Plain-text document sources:
◇ ◇ ◇
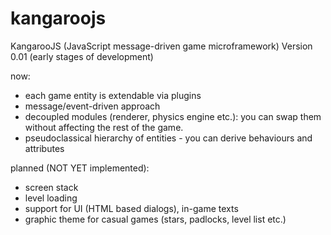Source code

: kangaroojs
==========

KangarooJS (JavaScript message-driven game microframework)
Version 0.01 (early stages of development) 

now:

- each game entity is extendable via plugins
- message/event-driven approach
- decoupled modules (renderer, physics engine etc.): you can swap them without affecting the rest of the game.
- pseudoclassical hierarchy of entities - you can derive behaviours and attributes 

planned (NOT YET implemented):

- screen stack
- level loading
- support for UI (HTML based dialogs), in-game texts
- graphic theme for casual games (stars, padlocks, level list etc.)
◇ ◇ ◇
[TASK OBJECTIVE]
Which lines of the data above contain the string "level"? Copy each of them.

[ANSWER]
- level loading
- graphic theme for casual games (stars, padlocks, level list etc.)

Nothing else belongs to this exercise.